**Selected passage**
We had to resort to an after-the-fact SQL file which has to drop and recreate each of the
constraints generated for these @ElementCollection's (simply to append an "on
delete cascade" to the constraint). Yuck.
@CollectionOfElements does not cascade on delete
------------------------------------------------
Key: HHH-4301
URL:
http://opensource.atlassian.com/projects/hibernate/browse/HHH-4301
Project: Hibernate Core
Issue Type: Bug
Components: annotations
Environment: Hibernate 3.2.6 GA
Database: H2 1.0.72
Reporter: Nicole Rauch
Consider the following constellation:
@Embeddable
public class Foo {
// ...
}
@Entity
public class Bar {
@CollectionOfElements
private Set<Foo> myFoos;
// ...

**Material shown**
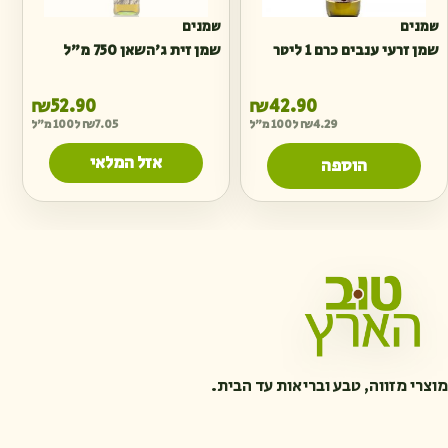
שמנים
שמנים
שמן זרעי ענבים כרם 1 ליטר
שמן זית ג׳השאן 750 מ״ל
₪
52.90
₪
42.90
4.29
₪
ל100 מ"ל
7.05
₪
ל100 מ"ל
אזל המלאי
הוספה
מוצרי מזווה, טבע ובריאות עד הבית.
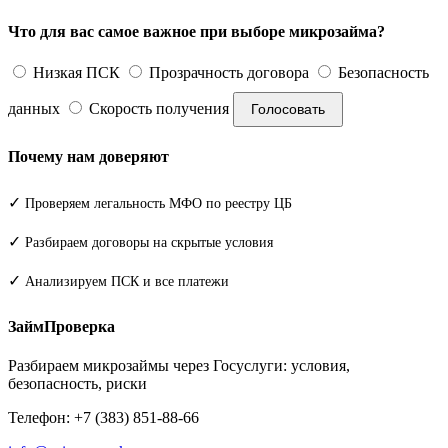
Что для вас самое важное при выборе микрозайма?
Низкая ПСК
Прозрачность договора
Безопасность
данных
Скорость получения
Голосовать
Почему нам доверяют
✓
Проверяем легальность МФО по реестру ЦБ
✓
Разбираем договоры на скрытые условия
✓
Анализируем ПСК и все платежи
ЗаймПроверка
Разбираем микрозаймы через Госуслуги: условия,
безопасность, риски
Телефон: +7 (383) 851-88-66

**Tasks**
1. List every distinct Java annotation (a word beginning with @) that appears in the Hibernate bug report, without repeats.
2. Copy out the stretch of the listing from its start through the line containing "מוצרי מזווה, טבע ובריאות עד הבית.", both ends included, leaving out the pictures.

**Outputs for the tasks**
1.
@ElementCollection
@CollectionOfElements
@Embeddable
@Entity

2.
שמנים
שמנים
שמן זרעי ענבים כרם 1 ליטר
שמן זית ג׳השאן 750 מ״ל
₪
52.90
₪
42.90
4.29
₪
ל100 מ"ל
7.05
₪
ל100 מ"ל
אזל המלאי
הוספה
מוצרי מזווה, טבע ובריאות עד הבית.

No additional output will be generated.